• What the task asks:
Find and return every line of the data that contains the word "универсальный".

Excerpted records START

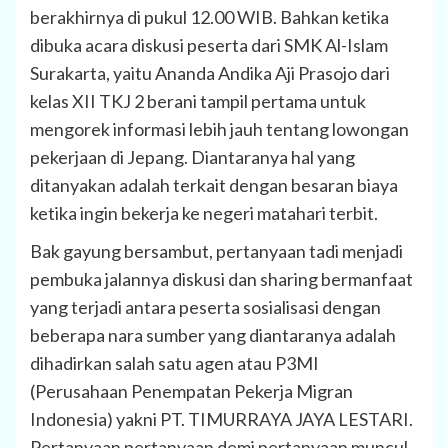
berakhirnya di pukul 12.00 WIB. Bahkan ketika
dibuka acara diskusi peserta dari SMK Al-Islam
Surakarta, yaitu Ananda Andika Aji Prasojo dari
kelas XII TKJ 2 berani tampil pertama untuk
mengorek informasi lebih jauh tentang lowongan
pekerjaan di Jepang. Diantaranya hal yang
ditanyakan adalah terkait dengan besaran biaya
ketika ingin bekerja ke negeri matahari terbit.
Bak gayung bersambut, pertanyaan tadi menjadi
pembuka jalannya diskusi dan sharing bermanfaat
yang terjadi antara peserta sosialisasi dengan
beberapa nara sumber yang diantaranya adalah
dihadirkan salah satu agen atau P3MI
(Perusahaan Penempatan Pekerja Migran
Indonesia) yakni PT. TIMURRAYA JAYA LESTARI.
Pertanyaan pertanyaan demi pertanyaan muncul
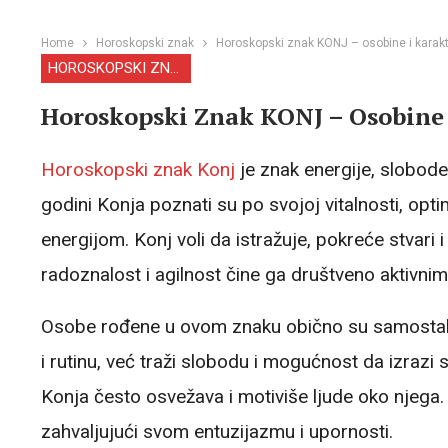
Home
Horoskopski znak
Horoskopski znak KONJ – osobine i karakte
HOROSKOPSKI ZNAK
Horoskopski Znak KONJ – Osobine I
Horoskopski znak
Konj
je znak energije, slobod
godini Konja poznati su po svojoj vitalnosti, op
energijom. Konj voli da istražuje, pokreće stvari
radoznalost i agilnost čine ga društveno aktivnim, 
Osobe rođene u ovom znaku obično su samostalne 
i rutinu, već traži slobodu i mogućnost da izrazi 
Konja često osvežava i motiviše ljude oko njega.
zahvaljujući svom entuzijazmu i upornosti.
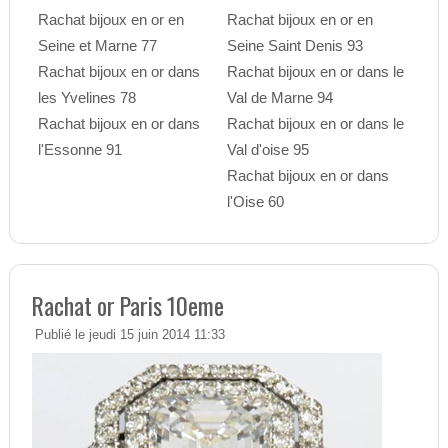
Rachat bijoux en or en
Rachat bijoux en or en
Seine et Marne 77
Seine Saint Denis 93
Rachat bijoux en or dans
Rachat bijoux en or dans le
les Yvelines 78
Val de Marne 94
Rachat bijoux en or dans
Rachat bijoux en or dans le
l'Essonne 91
Val d'oise 95
Rachat bijoux en or dans
l'Oise 60
Rachat or Paris 10eme
Publié le jeudi 15 juin 2014 11:33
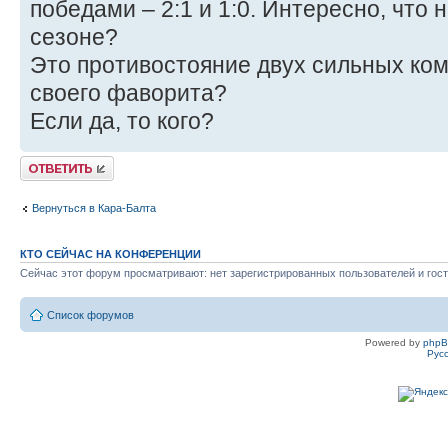
победами – 2:1 и 1:0. Интересно, что 
сезоне?
Это противостояние двух сильных ком
своего фаворита?
Если да, то кого?
Ответить
Вернуться в Кара-Балта
КТО СЕЙЧАС НА КОНФЕРЕНЦИИ
Сейчас этот форум просматривают: нет зарегистрированных пользователей и гост
Список форумов
Powered by
php
Рус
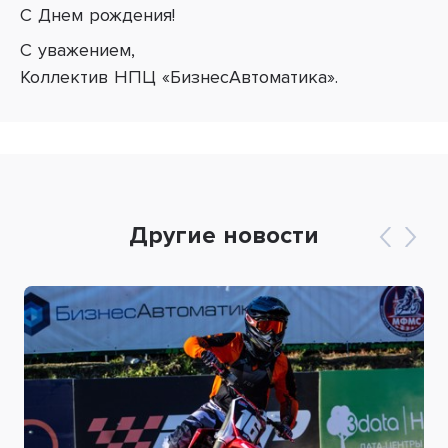
С Днем рождения!
С уважением,
Коллектив НПЦ «БизнесАвтоматика».
Другие новости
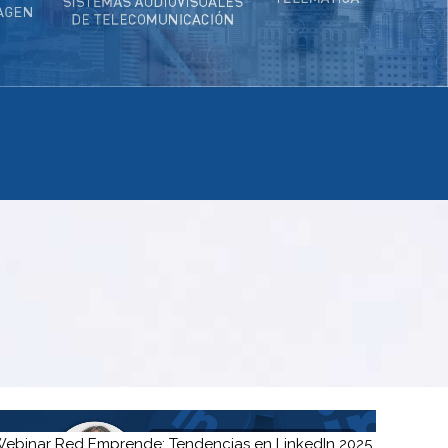
ebinar Red Emprende: Tendencias en LinkedIn 2025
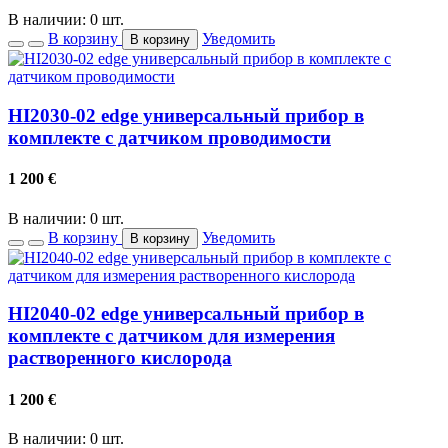
В наличии: 0 шт.
В корзину
Уведомить
В корзину
HI2030-02 edge универсальный прибор в
комплекте с датчиком проводимости
1 200
€
В наличии: 0 шт.
В корзину
Уведомить
В корзину
HI2040-02 edge универсальный прибор в
комплекте с датчиком для измерения
растворенного кислорода
1 200
€
В наличии: 0 шт.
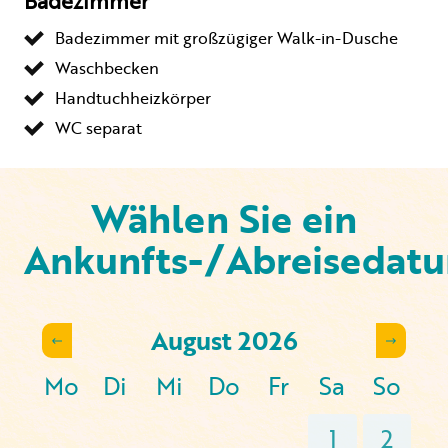
Badezimmer
Badezimmer mit großzügiger Walk-in-Dusche
Waschbecken
Handtuchheizkörper
WC separat
Wählen Sie ein
Ankunfts-/Abreisedat
August
2026
Mo
Di
Mi
Do
Fr
Sa
So
1
2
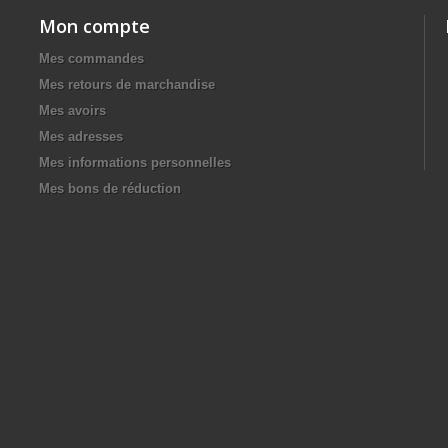
Mon compte
Mes commandes
Mes retours de marchandise
Mes avoirs
Mes adresses
Mes informations personnelles
Mes bons de réduction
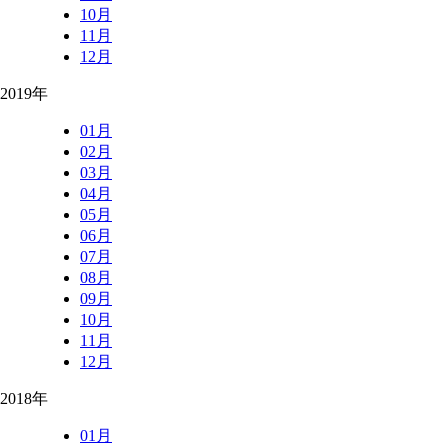
10月
11月
12月
2019年
01月
02月
03月
04月
05月
06月
07月
08月
09月
10月
11月
12月
2018年
01月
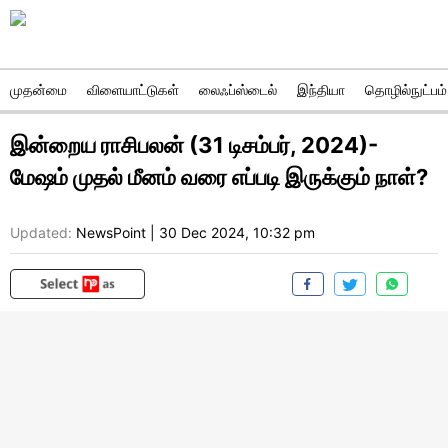
முதன்மை
விளையாட்டுகள்
லைஃப்ஸ்டைல்
இந்தியா
தொழில்நுட்பம்
இன்றைய ராசிபலன் (31 டிசம்பர், 2024)-
மேஷம் முதல் மீனம் வரை எப்படி இருக்கும் நாள்?
Updated:
NewsPoint
|
30 Dec 2024, 10:32 pm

Excerpted records END

• Solution for this problem:
HI2030-02 edge универсальный прибор в
HI2040-02 edge универсальный прибор в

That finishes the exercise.